OSX 12.5.1
Python 3.8.1.
Clearml 1.13.1
"clearml-data add --folder ./*" always flattens everything, I have that reproducible 100%.
Hi ZanySealion18
sorry missed that one
The cache doesn't work, it attempts to download the dataset every time.
just making sure the dataset itself contains all the files?
Once I used clearml-data add --folder * CLI everything works correctly (though all files recursively ended up in the root, I had luck all were named differently).
Not sure I follow here, is the problem the creation of the dataset of fetching it? is this a single version or multiple versions?
Single version. The issue seems to be the creation. If I use "clearml-data sync --folder ." it says it uploaded all the files. Running "clearml-data verify --folder ." says it's all good. Metadata on the WebUI reports the expected number of files.

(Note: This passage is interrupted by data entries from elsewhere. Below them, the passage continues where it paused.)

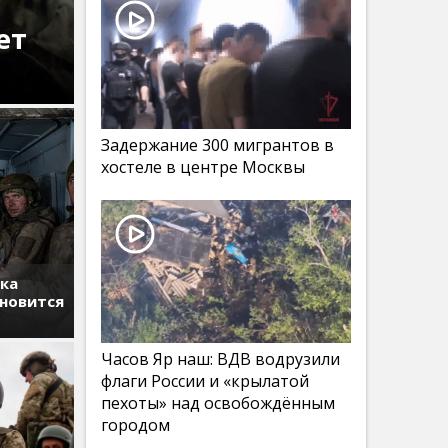
ет
Задержание 300 мигрантов в
хостеле в центре Москвы
тка
ановится
Часов Яр наш: ВДВ водрузили
флаги России и «крылатой
пехоты» над освобождённым
городом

However, once I extract the zips (or download the dataset through Python API or CLI) not all the files are there.
"clearml-data add --folder ./*" seems to fix this issue though it doesn't preserve my directory structure so I'd have to write a script to do it manually, but that shouldn't be necessary as clearml-data sync should already be doing that as far as I understand but it seems to have a bug there.
Once I used clearml-data add --folder * API everything works correctly (though all files recursively ended up in the root, I had luck all were named differently).
Clearml 1.13.1
Could you try the latest (1.16.2)? I remember there was a fix specific to Datasets
However, once I extract the zips (or download the dataset through Python API or CLI) not all the files are there.
and all the files are registered in the metadata? coulf you add --verbose
to the sync command to see what it is doing
"clearml-data add --folder ./*" seems to fix this issue though it doesn't preserve my directory structure
This is also odd, it should Not flatten the folder structure. What is your OS / Python / clearml version?
Is this reproducible ? if so, how could we reproduce and debug?
I have a dataset of ~24GB and I've tried multiple times uploading it with the sync function.
- The cache doesn't work, it attempts to download the dataset every time.
- It "misses" some files somehow. So once the job runs it fails due to missing files.
- I've ran verify afterwards (from the machine I used to upload the data) and it says it's all good. However, once I inspect the zip files on the server (look for the files in the specific zip the state json says they're in) the files are indeed missing.
AgitatedDove14 Any ideas on this issue? Thanks!